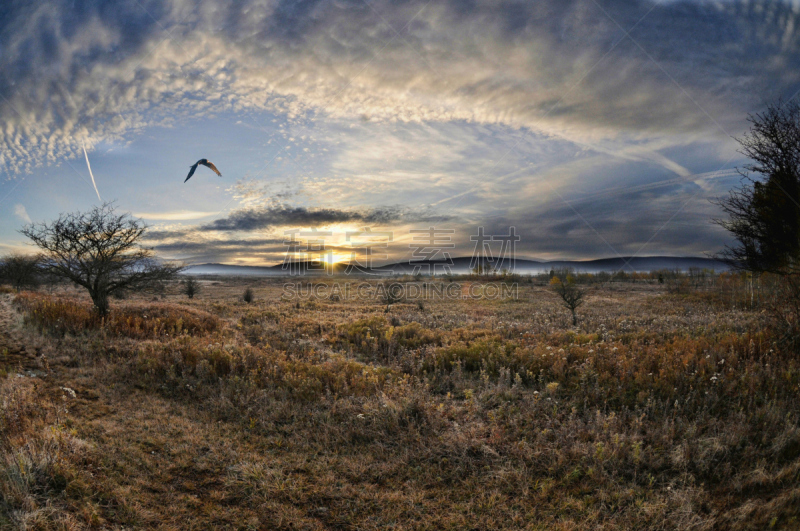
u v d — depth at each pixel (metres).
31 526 3.68
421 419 6.89
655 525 4.23
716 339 12.14
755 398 6.90
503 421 6.83
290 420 7.03
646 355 9.77
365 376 9.41
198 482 5.05
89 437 5.81
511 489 4.97
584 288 53.69
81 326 12.86
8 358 9.43
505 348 11.54
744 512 4.22
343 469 5.48
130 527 4.07
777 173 10.69
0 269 31.42
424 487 5.13
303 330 17.88
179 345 10.98
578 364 9.62
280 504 4.65
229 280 87.94
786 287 11.15
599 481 5.03
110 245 15.95
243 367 9.60
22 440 4.99
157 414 6.96
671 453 5.43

### Problem requirements
Starting at the line that contains "777 173 10.69", transcribe every line through the last line of the entries above, exactly, and nothing else.

### Final answer
777 173 10.69
0 269 31.42
424 487 5.13
303 330 17.88
179 345 10.98
578 364 9.62
280 504 4.65
229 280 87.94
786 287 11.15
599 481 5.03
110 245 15.95
243 367 9.60
22 440 4.99
157 414 6.96
671 453 5.43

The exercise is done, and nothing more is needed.